▶ [WORK REQUIRED]: Look through the entries below and report how many lines hold the string "will". Only the number is wanted.

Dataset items
++++++++++++++++++++
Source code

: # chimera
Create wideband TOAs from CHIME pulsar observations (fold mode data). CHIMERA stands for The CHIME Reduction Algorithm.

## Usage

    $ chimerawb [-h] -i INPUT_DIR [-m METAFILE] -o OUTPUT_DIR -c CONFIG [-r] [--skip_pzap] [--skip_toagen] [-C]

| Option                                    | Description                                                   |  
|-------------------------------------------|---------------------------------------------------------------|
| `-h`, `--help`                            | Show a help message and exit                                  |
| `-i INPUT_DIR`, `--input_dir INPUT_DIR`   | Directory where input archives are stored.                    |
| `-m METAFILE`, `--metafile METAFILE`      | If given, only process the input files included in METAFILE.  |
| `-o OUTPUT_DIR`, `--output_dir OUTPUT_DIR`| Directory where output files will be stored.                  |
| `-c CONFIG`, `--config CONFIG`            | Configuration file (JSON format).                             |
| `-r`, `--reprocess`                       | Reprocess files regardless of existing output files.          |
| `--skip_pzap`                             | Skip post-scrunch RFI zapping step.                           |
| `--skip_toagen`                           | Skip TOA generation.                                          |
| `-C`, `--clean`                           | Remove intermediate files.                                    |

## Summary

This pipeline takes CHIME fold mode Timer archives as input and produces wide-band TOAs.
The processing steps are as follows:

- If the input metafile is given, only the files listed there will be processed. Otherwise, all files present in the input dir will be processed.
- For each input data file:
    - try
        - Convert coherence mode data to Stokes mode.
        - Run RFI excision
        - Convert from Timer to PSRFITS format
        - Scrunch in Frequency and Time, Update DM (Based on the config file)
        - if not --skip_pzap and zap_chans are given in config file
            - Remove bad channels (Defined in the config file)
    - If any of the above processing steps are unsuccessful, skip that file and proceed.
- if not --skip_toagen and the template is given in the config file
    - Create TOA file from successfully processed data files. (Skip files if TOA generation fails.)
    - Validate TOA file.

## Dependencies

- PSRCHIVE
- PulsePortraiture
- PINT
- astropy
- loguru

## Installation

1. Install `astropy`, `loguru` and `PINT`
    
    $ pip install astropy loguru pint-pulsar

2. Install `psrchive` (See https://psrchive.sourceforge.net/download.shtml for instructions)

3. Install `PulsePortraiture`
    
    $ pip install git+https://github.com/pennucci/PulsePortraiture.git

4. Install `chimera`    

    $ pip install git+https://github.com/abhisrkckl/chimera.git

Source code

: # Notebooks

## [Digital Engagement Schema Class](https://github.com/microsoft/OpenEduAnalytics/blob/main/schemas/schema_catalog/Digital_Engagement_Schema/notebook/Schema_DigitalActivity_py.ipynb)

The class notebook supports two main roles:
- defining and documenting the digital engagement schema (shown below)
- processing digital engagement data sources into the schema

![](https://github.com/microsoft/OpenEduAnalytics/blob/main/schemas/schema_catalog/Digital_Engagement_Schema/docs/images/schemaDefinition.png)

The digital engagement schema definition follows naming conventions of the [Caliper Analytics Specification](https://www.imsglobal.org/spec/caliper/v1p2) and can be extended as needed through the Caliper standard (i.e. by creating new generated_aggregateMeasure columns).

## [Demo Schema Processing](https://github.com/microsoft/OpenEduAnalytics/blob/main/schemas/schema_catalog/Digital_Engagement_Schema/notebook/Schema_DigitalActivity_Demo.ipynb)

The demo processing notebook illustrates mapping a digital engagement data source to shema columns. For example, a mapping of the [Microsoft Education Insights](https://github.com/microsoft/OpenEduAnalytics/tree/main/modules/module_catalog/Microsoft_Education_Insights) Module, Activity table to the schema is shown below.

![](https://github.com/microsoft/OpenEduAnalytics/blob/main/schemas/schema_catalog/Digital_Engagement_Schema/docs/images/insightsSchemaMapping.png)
++++++++++++++++++++
▶ [YOUR RESPONSE]: 2